§ **What you are asked to do**
Each record below should be output verbatim, without pictures.

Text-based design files

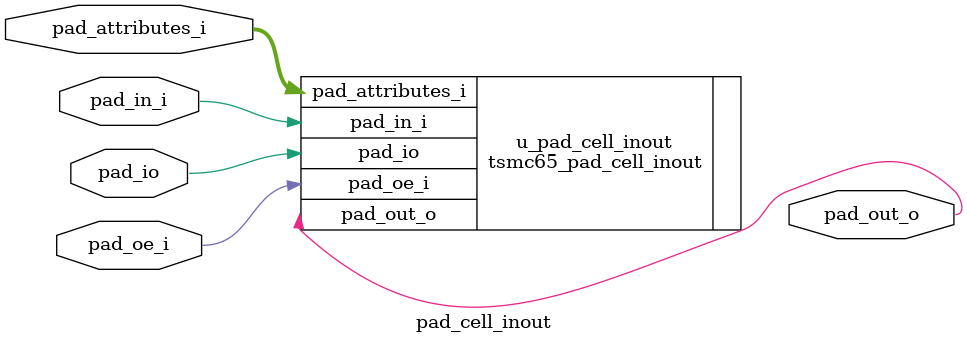
<source format=sv>

module pad_cell_inout #(
  parameter int unsigned PADATTR = 16
) (
  input logic pad_in_i, // pad input value
  input logic pad_oe_i, // pad output enable
  output logic pad_out_o, // pad output value
  inout logic pad_io, // pad value
  input logic [PADATTR-1:0] pad_attributes_i // pad attributes
);
  tsmc65_pad_cell_inout #(
    .PADATTR (PADATTR )
  ) u_pad_cell_inout (
  	.pad_in_i         (pad_in_i         ),
    .pad_oe_i         (pad_oe_i         ),
    .pad_out_o        (pad_out_o        ),
    .pad_io           (pad_io           ),
    .pad_attributes_i (pad_attributes_i )
  );
endmodule

</source>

§ **Answer box**
<source format=sv>

module pad_cell_inout #(
  parameter int unsigned PADATTR = 16
) (
  input logic pad_in_i, // pad input value
  input logic pad_oe_i, // pad output enable
  output logic pad_out_o, // pad output value
  inout logic pad_io, // pad value
  input logic [PADATTR-1:0] pad_attributes_i // pad attributes
);
  tsmc65_pad_cell_inout #(
    .PADATTR (PADATTR )
  ) u_pad_cell_inout (
  	.pad_in_i         (pad_in_i         ),
    .pad_oe_i         (pad_oe_i         ),
    .pad_out_o        (pad_out_o        ),
    .pad_io           (pad_io           ),
    .pad_attributes_i (pad_attributes_i )
  );
endmodule

</source>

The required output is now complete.